As the debt crisis in Greece matures, it is possible to assess the impact it is having on the eurozone’s peripheral countries as well as highlighting the need for a long-term solution.
In the past few days and weeks, discussion has increased about the possibility of contagion in and emanating from the peripheral eurozone countries: Ireland, Italy, Greece, Portugal and Spain.
By looking at the Thomson Reuters Indices for the peripheral countries and using Greece as the “transmitter” of shocks across the peripheral zone we can identify the extent to which countries are affected by the problems in Greece and if/how they affect each other.
Looking at how the stockmarkets for Greece, Italy and Spain (as well the peripheral countries as a whole) have performed over the past year, it is clear that Greece has fallen away from the others recently. However, if we look at the stockmarket linkage for each peripheral country with Greece more closely it is possible to see where strong indications of contagion are present based upon the country examined.
Before we start the analysis, it is useful to define contagion. The most common definition is: contagion is an increase in cross-market linkages across borders, especially in the presence of financial shocks. So an increase in cross-border linkages needs to have occurred before we can say there are indications of contagion. (Trends continues below)
Using market data for the peripheral countries, it is possible to measure cross-border linkages between the peripheral countries and the analysis suggests nothing out of the ordinary, be it five years ago or even 18 months ago. Given these results, there is a baseline showing a lack of contagion that will help determine if over the past 12 months contagion has appeared.
”This depth of cross-border linkages, which did not exist until recently, appears to be fairly well embedded in all three countries”
The next step is to look for evidence of contagion across a variety of weekly time intervals. From this investors and analysts can see that if contagion exists, it is not limited to a daily or even a weekly phenomenon, but is, or could be, a potential threat to each country at longer time intervals. This would argue that the trouble in Greece, which has been going on for 18 months, is beginning to have a deeper effect on other peripheral stockmarkets and that a longer-term solution to the problems in the eurozone is needed, so some minimum level of health can be restored to the peripheral countries.
The following table shows the likely impact of the Greece financial shocks on other countries’ stockmarkets in the short, medium and long term. In other words, have financial shocks originating in Greece caused adverse market movements in other countries during the successive weeks and months after the shock?
The test results indicate that Portugal and Spain have the strongest cross linkages to Greece, so much so that the shocks in either country are transmitted both forward and back. The shocks also occur across various periods, indicating that any significant financial shock in Greece is a propelling factor in the Portuguese and Spanish stockmarkets for many months.
This depth of cross-border linkages, which did not exist until recently, appears to be fairly well embedded in all three countries. The extent of the linkages in time implies that when evaluating either of these country’s stockmarkets, be it Portugal or Spain, events in Greece need to be taken into account and vice versa.
Italy is a medium case in that shocks from Greece do affect the Italian markets but only at a distance, that is, a shock in Greece has been felt in the Italian markets after two months or more have passed.
From these results it seems the Italian stockmarket can be valued on its own and/or within the context of the eurozone troubles in general.
This could be because the turmoil in the Italian government is the predominant influence on Italian stock prices, outweighing the influence of Greek shocks, except at longer intervals.
Only Ireland among the peripheral countries seems to be relatively free of the shocks that Greece transmits. Ireland’s response to Greek financial shocks suggests that Irish stocks can be valued on their own without reference to Greece.

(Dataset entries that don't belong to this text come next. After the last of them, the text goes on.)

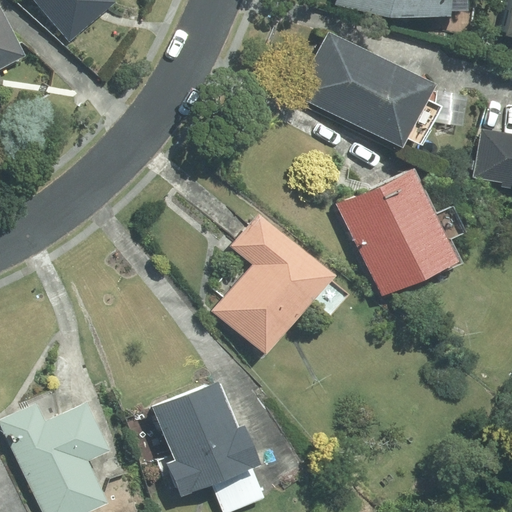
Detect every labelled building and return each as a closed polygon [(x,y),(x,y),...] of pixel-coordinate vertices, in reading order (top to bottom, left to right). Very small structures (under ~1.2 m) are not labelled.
[(27,0),(65,41),(110,1),(109,0),(27,0)] [(331,0),(330,3),(381,15),(438,14),(437,0),(331,0)] [(511,0),(503,0),(496,33),(511,36),(511,0)] [(0,21),(0,65),(19,54),(0,21)] [(425,81),(322,30),(289,94),(393,146),(425,81)] [(511,134),(476,129),(468,180),(510,186),(509,195),(511,195),(511,134)] [(406,166),(331,202),(374,292),(449,256),(406,166)] [(322,272),(248,212),(221,245),(246,265),(208,312),(257,352),(322,272)] [(208,378),(145,405),(167,458),(159,461),(173,493),(250,460),(234,423),(228,425),(208,378)] [(29,401),(0,414),(0,432),(38,511),(76,511),(98,501),(78,458),(99,448),(76,400),(37,418),(29,401)]
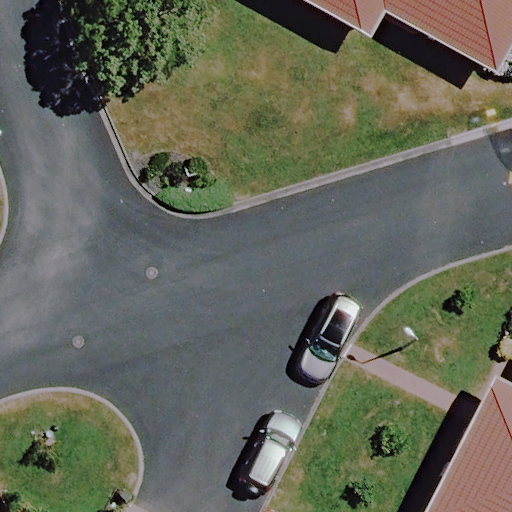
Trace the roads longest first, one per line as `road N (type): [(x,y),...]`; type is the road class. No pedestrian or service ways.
road 1 (residential): [(126,295),(511,184)]
road 2 (residential): [(5,0),(126,295)]
road 3 (residential): [(0,349),(126,295)]
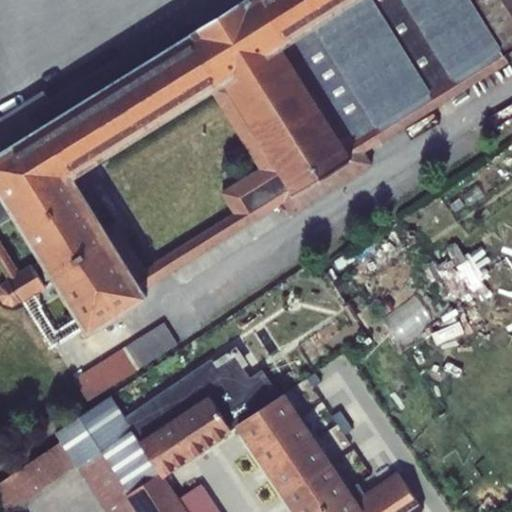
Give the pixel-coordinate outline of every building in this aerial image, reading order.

This, however, comes with the caveat that like the rest of the peripheral countries, no lasting solution to the eurozone crisis will certainly have an influence on the Irish market. The 16-32-week period reveals the two-way flow, which signals a potential weakness to a partial solution to the peripheral countries’ problems.
If you also test the effect of Greek financial shocks on the French and German stockmarkets you can see that France’s exposure is the same as Ireland’s and like Irish stocks, French stocks look like they can be valued on their own and/or in the context of the general eurozone situation. Also like Ireland, France is signaling a potential weakness to a partial solution to the eurozone problems as it has the same 16-32-week exposure.
Finally, what Germany does affects Greece and what Greece does affects Germany across several timescales. And though the results of the Germany-Greece tests look like those of Spain and Portugal, the linkage, unlike those for the other countries, is how things have been for several years. This implies there are no strong indications of contagion.
The German government has probably been right to step forward and press the eurozone to act for the benefit of Greece. Not just because it will benefit the Germans themselves, which it clearly will, but because contagion could spread beyond the peripheral eurozone countries to the rest of the eurozone if a comprehensive solution to the Greek crisis is not found and implemented.
Andrew Clark is chief index strategist at Thomson Reuters.